[EXCERPT — start]

A Marketers Guide to xConnect

I know what you’re thinking.  ‘xConnect is very technical.  Why does a marketer need to understand it?’    The answer is, you don’t.  You don’t need to understand the tech.  But, it’s important to understand what it can do.  It opens up the ability to collect & use all sorts of customer information.  That’s primarily:

  • Contact information: Facets that describe/decorate the contact, and

  • Event information: What the contact does / how the contact interacts with the brand.

As a marketer, if we can understand what xConnect can do, we can open up a lot options to gather data from multiple systems or services, and better use that in our analytics & analysis.  It can help us get to that elusive single view of the customer.    

What is xConnect? 

From Sitecore - xConnect is the service layer that sits in between the xDB and any trusted client, device, or interface that wants to read, write, or search xDB data.   Let’s unpack that a bit.

Writing to xDB

We have over 3,000 different touchpoints, potentially, with our members: different emails, print, many different kinds of online touchpoints. We’ve been working through rearchitecting those.
— David Edelman - Aetna CMO - From CXOTalk Podcast

Think about the ways that our customer interacts with us.  They spend time on our (Sitecore) website.  They may respond to messaging from 3rd party email systems and marketing automation systems.  They may interact with our POS, CRM, eCom, or registration systems.   If you sit down & map all of your customer touch points (online and offline) you may come up with hundreds, or possibly thousands of different interactions.  With xConnect, we now have a way to collect that information and use it to generate a better profile of the customer.  There are two primary types of information that we can collect.

  • Contact information: These are things that describe the customer, that might be used in marketing. Things like age range, gender, interests, demographics, etc.

  • Event information: These are actions the customer might take, that we want to track. Things like responding to an email offer, logging into our mobile app, making a purchase, registering for an event, writing a social post that contains a specific hashtag. Events may be used to trigger a goal, or place a customer in a specific marketing automation.

  • Event payload information: Each event may have information that describes it. An eCom order could have order date, amount, products purchased. An event registration might have the registration level, topic interests, dietary preferences.

Using xConnect, we can now get all that contact and event information into xDB. That makes xDB, our defacto customer hub.

Searching xDB

Now that we have all this rich data in xDB, how can we use it? 

  • We can use it as a data source for other marketing systems. xConnect includes a set of APIs that can be used to get data in and out of xDB.

  • We can extend Sitecore’s reporting functionality to include these new data points. We can extend the Experience Profile with a new visitor tab that includes customer data. We can add custom events into the Experience Profile timeline. We can add customer & event data into the Experience Analytics in the form of new dimensions and filters.

  • We can query xDB directly, through xConnect APIs. It’s pretty common to develop a set of frequently used data extraction APIs. As an example, these might be a customer profile export, or an event registration data export. These data exports can be fed into analytics packages like Power BI, Domo or Tableau.

  • We can get started with machine learning, by diving into Cortex. If you’ve been thinking about a proof of concept project for machine learning, but don’t know how to get the data - here’s an option. Sitecore Cortex (part of Sitecore 9.1) includes a projection framework. This is an API that converts the xDB data into a tabular form that’s the required shape for machine learning.

Warning - Developers needed

Since this post is for marketers, I don’t want to mislead you. You can’t do this on your own. You’re going to need developers to build out the custom facets and write to the xConnect APIs.

This post is intended to surface what’s possible. My hope is that it gets you thinking about how you might use xConnect to build out that customer hub that you probably don’t have now. And I hope that it gives you beginning structure to ask your development team about how to get started. If you need help making the ask, let me know. I’m happy to help.

[EXCERPT — finish]

▶ _QUESTIONS_:
A) In the xConnect guide, how does Sitecore define xConnect?
B) List every example of event information that the xConnect guide gives as an action a customer might take.
C) For each statement, say whether it agrees with the xConnect guide, and quote the words that decide it.
(i) Sitecore Cortex comes as part of Sitecore 9.1.
(ii) Marketers can build out the custom facets by themselves, without developers.
(iii) The Aetna CMO says the company has fewer than 1,000 touchpoints with its members.

[INPUT DATA — start]

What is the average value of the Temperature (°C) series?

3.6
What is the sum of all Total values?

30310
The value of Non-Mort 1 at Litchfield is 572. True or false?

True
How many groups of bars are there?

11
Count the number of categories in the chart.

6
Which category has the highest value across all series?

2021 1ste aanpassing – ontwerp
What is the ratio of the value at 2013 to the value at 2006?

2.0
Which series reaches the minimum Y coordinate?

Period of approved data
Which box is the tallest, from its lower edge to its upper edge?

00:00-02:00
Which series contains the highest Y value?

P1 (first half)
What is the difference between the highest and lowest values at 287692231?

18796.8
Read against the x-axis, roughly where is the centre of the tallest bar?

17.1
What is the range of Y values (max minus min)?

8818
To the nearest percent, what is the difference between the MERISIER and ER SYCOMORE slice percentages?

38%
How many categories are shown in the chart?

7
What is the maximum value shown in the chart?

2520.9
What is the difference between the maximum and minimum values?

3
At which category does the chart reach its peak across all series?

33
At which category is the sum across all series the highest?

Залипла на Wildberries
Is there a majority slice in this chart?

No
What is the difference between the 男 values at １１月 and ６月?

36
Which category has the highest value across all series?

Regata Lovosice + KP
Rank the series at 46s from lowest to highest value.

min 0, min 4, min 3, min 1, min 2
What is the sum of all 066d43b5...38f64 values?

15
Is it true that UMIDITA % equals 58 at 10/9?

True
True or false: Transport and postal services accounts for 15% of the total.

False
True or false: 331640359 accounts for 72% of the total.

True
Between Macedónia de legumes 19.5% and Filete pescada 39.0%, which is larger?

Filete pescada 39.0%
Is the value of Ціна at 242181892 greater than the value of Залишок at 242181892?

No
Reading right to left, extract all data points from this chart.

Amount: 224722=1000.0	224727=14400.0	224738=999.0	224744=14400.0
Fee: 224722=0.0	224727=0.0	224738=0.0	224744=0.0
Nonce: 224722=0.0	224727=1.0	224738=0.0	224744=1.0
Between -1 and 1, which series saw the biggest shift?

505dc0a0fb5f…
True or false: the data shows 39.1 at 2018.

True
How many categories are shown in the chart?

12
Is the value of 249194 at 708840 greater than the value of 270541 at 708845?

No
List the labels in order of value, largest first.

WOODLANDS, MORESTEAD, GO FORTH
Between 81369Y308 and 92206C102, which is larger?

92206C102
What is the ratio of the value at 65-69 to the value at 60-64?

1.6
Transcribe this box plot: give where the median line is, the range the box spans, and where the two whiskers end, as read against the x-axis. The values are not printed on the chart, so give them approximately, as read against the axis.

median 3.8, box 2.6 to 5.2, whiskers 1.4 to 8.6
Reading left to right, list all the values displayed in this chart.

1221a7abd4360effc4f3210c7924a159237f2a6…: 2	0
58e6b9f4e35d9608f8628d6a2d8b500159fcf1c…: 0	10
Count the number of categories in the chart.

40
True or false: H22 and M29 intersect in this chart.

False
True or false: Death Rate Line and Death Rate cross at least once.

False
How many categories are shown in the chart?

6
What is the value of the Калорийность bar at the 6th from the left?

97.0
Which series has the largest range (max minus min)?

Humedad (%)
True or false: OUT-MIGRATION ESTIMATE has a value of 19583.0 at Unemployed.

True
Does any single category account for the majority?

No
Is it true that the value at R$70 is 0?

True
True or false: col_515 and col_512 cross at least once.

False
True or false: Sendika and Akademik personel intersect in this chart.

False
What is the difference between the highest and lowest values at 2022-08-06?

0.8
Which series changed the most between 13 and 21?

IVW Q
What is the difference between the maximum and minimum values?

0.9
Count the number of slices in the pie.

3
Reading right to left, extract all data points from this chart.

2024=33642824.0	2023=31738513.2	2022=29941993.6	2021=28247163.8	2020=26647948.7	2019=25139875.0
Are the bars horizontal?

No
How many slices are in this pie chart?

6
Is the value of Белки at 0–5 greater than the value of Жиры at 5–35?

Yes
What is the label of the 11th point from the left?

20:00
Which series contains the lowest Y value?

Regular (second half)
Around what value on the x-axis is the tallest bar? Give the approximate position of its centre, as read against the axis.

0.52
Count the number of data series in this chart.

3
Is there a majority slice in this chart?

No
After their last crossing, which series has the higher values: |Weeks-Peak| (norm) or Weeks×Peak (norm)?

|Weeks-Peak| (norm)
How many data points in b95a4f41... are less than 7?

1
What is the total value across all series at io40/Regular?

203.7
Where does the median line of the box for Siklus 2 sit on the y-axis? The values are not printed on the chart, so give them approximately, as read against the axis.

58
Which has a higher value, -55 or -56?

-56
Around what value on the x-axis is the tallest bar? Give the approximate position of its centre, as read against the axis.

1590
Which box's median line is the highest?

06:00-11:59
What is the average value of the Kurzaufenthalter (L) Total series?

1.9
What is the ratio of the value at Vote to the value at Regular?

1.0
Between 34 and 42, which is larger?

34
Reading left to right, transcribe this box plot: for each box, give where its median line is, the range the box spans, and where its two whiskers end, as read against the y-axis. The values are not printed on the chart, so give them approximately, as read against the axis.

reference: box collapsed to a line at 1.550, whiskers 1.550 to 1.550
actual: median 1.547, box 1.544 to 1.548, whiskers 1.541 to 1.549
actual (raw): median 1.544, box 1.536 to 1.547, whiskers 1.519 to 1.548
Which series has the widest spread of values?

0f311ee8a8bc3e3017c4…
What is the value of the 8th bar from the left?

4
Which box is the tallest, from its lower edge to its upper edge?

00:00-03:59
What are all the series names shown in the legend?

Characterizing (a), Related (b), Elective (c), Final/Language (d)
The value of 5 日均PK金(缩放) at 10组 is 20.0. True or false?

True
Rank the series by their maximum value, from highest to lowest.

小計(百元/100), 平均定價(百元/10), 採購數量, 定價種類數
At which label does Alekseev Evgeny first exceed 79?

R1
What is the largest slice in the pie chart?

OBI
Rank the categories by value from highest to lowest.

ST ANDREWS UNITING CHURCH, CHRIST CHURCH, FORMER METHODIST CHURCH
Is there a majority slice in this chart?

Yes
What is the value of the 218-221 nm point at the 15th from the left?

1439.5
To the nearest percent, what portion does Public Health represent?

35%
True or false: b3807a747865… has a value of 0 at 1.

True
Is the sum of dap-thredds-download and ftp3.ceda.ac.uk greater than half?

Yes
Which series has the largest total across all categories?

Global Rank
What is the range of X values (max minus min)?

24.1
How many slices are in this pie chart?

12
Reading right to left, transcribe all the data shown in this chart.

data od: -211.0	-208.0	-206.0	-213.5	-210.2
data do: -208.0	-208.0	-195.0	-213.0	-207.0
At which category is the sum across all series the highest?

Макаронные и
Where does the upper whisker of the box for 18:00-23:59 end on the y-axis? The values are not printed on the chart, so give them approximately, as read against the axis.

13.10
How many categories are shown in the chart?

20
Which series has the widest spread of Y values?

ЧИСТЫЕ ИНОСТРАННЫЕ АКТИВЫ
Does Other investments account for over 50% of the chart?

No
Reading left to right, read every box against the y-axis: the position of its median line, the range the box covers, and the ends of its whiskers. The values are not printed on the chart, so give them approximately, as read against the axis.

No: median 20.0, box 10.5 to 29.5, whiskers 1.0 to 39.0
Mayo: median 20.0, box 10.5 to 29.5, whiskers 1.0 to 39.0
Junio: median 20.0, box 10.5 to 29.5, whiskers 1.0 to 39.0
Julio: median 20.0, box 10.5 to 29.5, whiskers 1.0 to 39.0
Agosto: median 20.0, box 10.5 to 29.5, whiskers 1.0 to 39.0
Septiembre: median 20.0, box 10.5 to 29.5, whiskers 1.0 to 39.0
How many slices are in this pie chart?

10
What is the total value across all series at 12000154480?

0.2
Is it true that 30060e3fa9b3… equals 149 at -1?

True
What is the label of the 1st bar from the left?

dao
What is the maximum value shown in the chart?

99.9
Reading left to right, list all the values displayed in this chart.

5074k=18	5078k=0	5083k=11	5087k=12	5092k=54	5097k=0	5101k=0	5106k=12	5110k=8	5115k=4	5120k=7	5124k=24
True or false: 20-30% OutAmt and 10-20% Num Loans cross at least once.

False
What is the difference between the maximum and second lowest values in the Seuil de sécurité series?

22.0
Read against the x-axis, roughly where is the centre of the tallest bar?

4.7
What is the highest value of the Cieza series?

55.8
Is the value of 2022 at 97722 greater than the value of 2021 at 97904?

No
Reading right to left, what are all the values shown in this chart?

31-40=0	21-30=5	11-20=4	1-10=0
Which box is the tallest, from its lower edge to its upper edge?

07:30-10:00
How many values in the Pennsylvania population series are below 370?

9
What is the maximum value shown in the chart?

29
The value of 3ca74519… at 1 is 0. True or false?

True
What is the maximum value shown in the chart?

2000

[INPUT DATA — finish]

▶ _EXPECTED RESPONSES_:
A) xConnect is the service layer that sits in between the xDB and any trusted client, device, or interface that wants to read, write, or search xDB data.

B)
- Responding to an email offer
- Logging into our mobile app
- Making a purchase
- Registering for an event
- Writing a social post that contains a specific hashtag

C)
(i) Yes: "Sitecore Cortex (part of Sitecore 9.1) includes a projection framework."
(ii) No: "You can’t do this on your own. You’re going to need developers to build out the custom facets and write to the xConnect APIs."
(iii) No: "We have over 3,000 different touchpoints, potentially, with our members"